Was die Macht des Terrors bricht
Der Inhalt:

»Im Alter werde ich erst ich selbst«

von Irmtraud Tarr vom 13.03.2015
Der Luxus der Freiheit gibt den Alten die Chance, frecher, pfiffiger und unkonventioneller zu sein

Meine Botschaft heißt ganz schlicht: Es ist schön, älter zu werden. Nur schade, dass dabei der Körper in die Binsen geht und wir deshalb hilfsbedürftiger werden, als es uns lieb ist.

Älterwerden ist prädestiniert dafür, an das Wesentliche heranzukommen. Jetzt kann ich mir endlich erlauben, ich selbst zu sein, »eigen« zu sein. Selbst Skeptiker geben zu, dass viele Alte im Denken frecher, pfiffiger und im Handeln unkonventioneller sind als viele angepasste, karrierebewusste Junge. Vor allem haben wir im Alter mehr Zeit – und die Freiheit, sie zu nutzen. Ein Luxus, von dem wir früher nur träumen konnten. Älterwerden heißt, sich frei machen von Zwängen, sich erlauben, selbstbestimmt zu sein. Mehr noch: sich selbst zu lieben, die eigenen Freunde und überhaupt dieses spannende, furchtbare, herrliche, verrückte Leben. Gern denke ich an eine Achtzigjährige, die im Alter noch Spanisch lernen wollte und den Bedenken ihrer Enkelkinder entgegnete: »Das möchte ich selbst beurteilen!«

Eigensein verändert. Man wird klarer, prägnanter und gewinnt eigene Konturen – sein eigenes Gesicht. Das hängt auch mit biologischen Prozessen zusammen: Der Körperschwerpunkt sinkt nach unten ins Becken. Wir ruhen mehr unten in der »Küche des Seins«, wo es brodelt, gärt, verdaut und köchelt, als im Obergeschoss des Handelns. Man gewinnt an Tiefe, füllt sich mit sich selbst aus, denkt differenzierter und lacht präziser. Niemand nimmt einen mehr an die Hand, und die Hoffnung, dass es jemanden gibt, der »es schon richten wird«, schrumpft. Man wird selbst zum Wegweiser und gleichzeitig wieder ein wenig zum Kind.

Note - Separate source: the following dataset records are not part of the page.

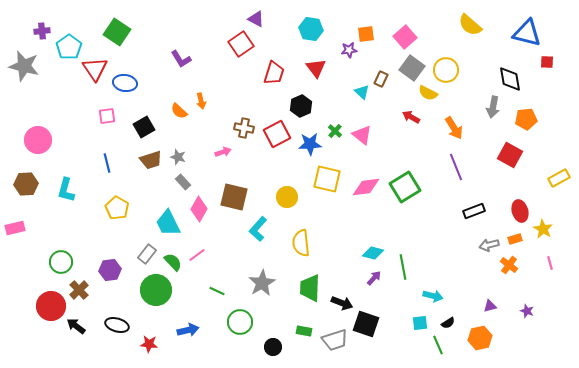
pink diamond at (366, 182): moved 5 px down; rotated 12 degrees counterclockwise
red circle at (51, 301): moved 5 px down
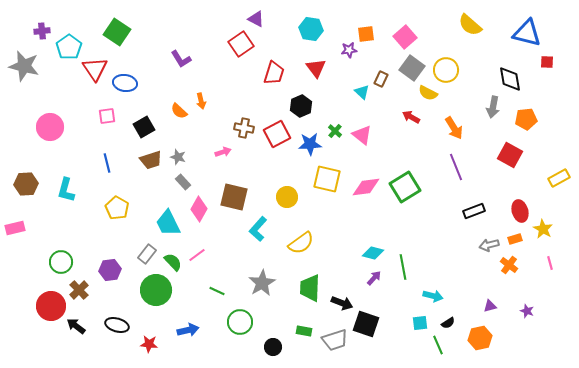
pink circle at (38, 140): moved 12 px right, 13 px up
yellow semicircle at (301, 243): rotated 120 degrees counterclockwise
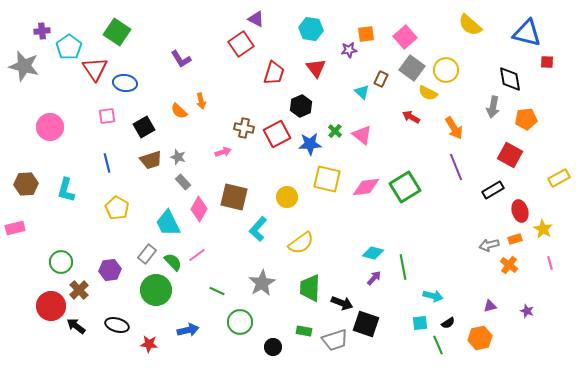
black rectangle at (474, 211): moved 19 px right, 21 px up; rotated 10 degrees counterclockwise
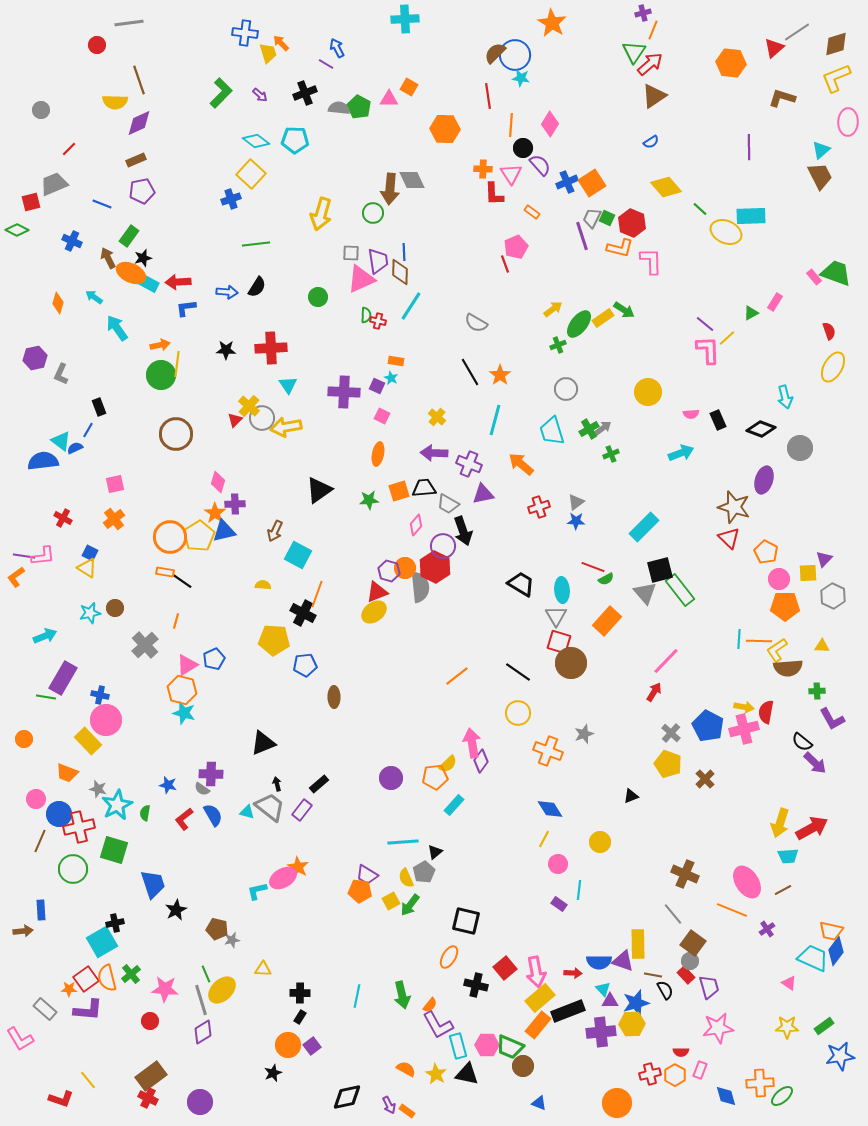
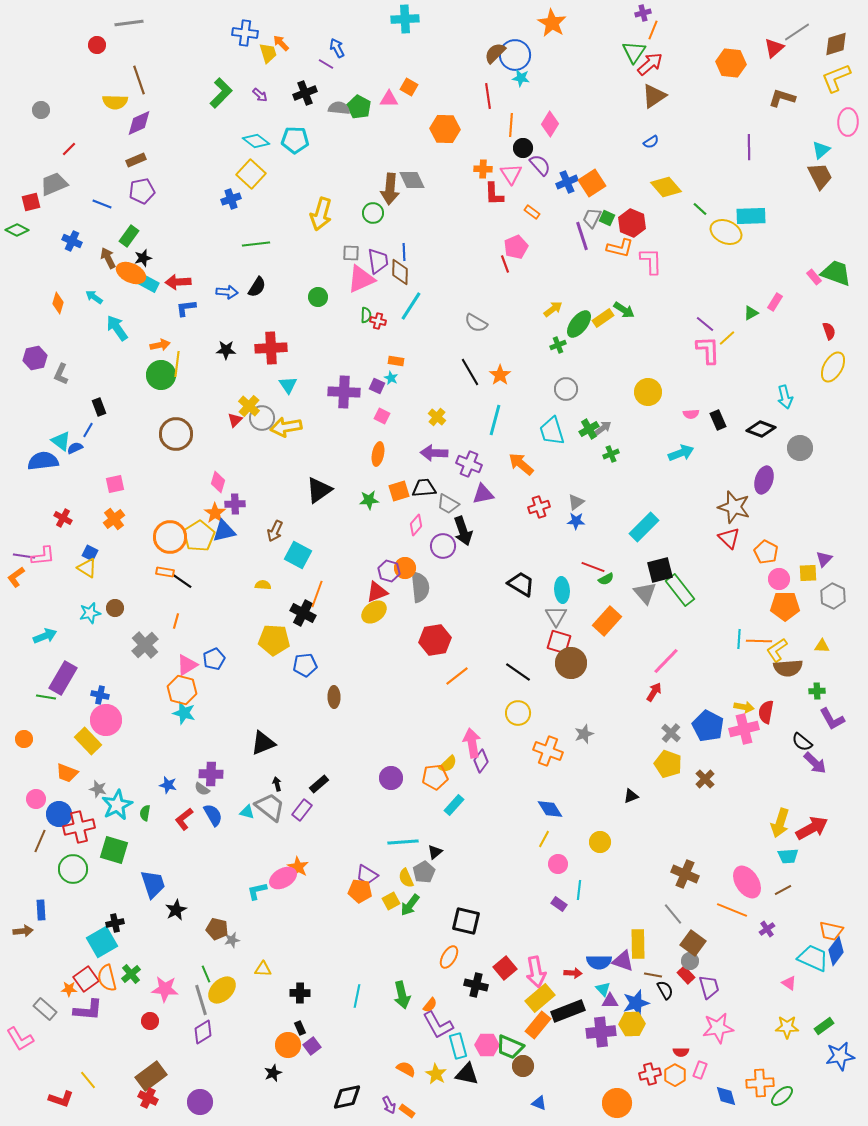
red hexagon at (435, 567): moved 73 px down; rotated 24 degrees clockwise
black rectangle at (300, 1017): moved 11 px down; rotated 56 degrees counterclockwise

Wenn wir älter werden, schmälert sich das Bauen auf die Zukunft, aber dafür gewinnt die Gegenwart an Präsenz und Bedeutung. Diese herrlichen kleinen Sündenfälle – die weinselige Runde auf dem Balkon, die luxuriöse Langeweile werktags, wenn die anderen schuften. Nackt baden im See. Barfuß tanzen. Lauter kleine Leuchtfeuer der Bewegungsfreiheit, der Subversion, die sagen: Ich bin es mir wert!

Weise altern heißt: stimmig sein. Nicht tun müssen, was man nicht tun will. Sich von innen nach außen kehren, statt sich von außen bestimmen lassen. Mit den Pfunden wuchern, die man hat. Weder stehen bleiben noch sich beliebig verändern, sondern etwas aus dem machen, was sich nicht ändern lässt.